BISM’s archives go digital to aid academic research
About 40,000 manuscripts from archives of the century-old Bharat Itihas Sanshodhak Mandal (BISM) have been digitised as part of a drive to preserve historical documents.
Pune: About 40,000 manuscripts from archives of the century-old Bharat Itihas Sanshodhak Mandal (BISM) have been digitised as part of a drive to preserve historical documents.
The gigantic work relating to age-old manuscripts and Sanskrit texts from the Ramayana, Mahabharata, Puranas and Vedas was undertaken by the Centrally-funded National Manuscripts Mission (NMM).
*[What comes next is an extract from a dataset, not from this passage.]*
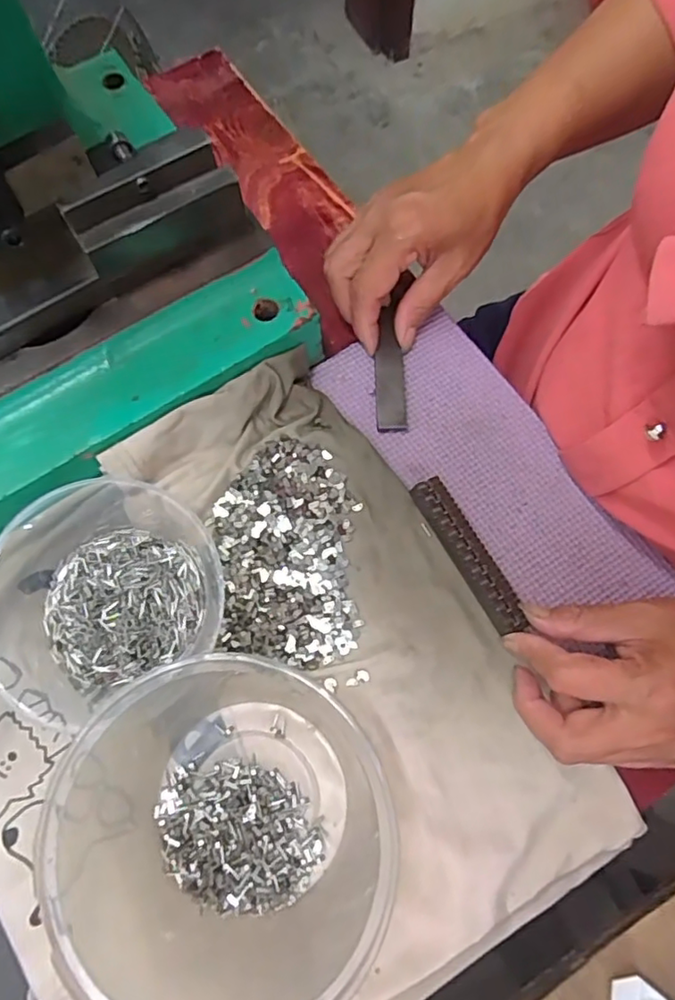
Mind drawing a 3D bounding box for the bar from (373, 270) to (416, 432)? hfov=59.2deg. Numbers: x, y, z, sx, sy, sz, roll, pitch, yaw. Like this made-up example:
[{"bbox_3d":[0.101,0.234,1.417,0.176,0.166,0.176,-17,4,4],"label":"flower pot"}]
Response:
[{"bbox_3d":[0.035,-0.095,0.381,0.020,0.013,0.107,3,73,1],"label":"bar"}]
Its completion means that the ancient literature, which could have been lost with the ravages of time, will now be preserved for posterity and available at national libraries for relevant academic research activity.
"Most of the digitisation work involving about 40,000 bundles (one bundle contains a large number of loose pages) of ancient manuscripts -`Pothis` - in Sanskrit, Persian, Tamil, Kannda and Marathi is now over and the remainder will be finished shortly by the experts who have spent months together," said Shrkrishna Bhave, Director, BISM.
"Academicians from within the country as well as from America, Russia and Belgium have been visiting the Mandal to pursue their research as the documents offer a rare insight into ancient history," he added.
Among the BISM archives is a 14th century poetic composition written in Persian titled `Gulistan` in addition to a number of treatises and commentaries on topics pertaining, among others, to ayurveda, horoscope, `krishi shastra` (agriculture science) and vigyan
"There is a `pothi` in Sanskrit which even describes `viman-vidya` or the science of aeronautics in today`s parlance," Bhave noted.
A team of researchers from BISM has undertaken a descriptive cataloguing programme which involves indexing (`suchi`) of the documents simultaneously.
The catalogues currently being written by hand too will be subsequently digitised.
Interestingly, some of the documents in the archives bear letters written in ink with gold content for preservation while a few have colourful paintings.
The treasure trove of the BISM archives is expected to aid and take forward many of the ongoing academic researches pertaining to Indian scriptures and ancient literature.
Set up in 1910, BISM provides resources and training for historical researchers.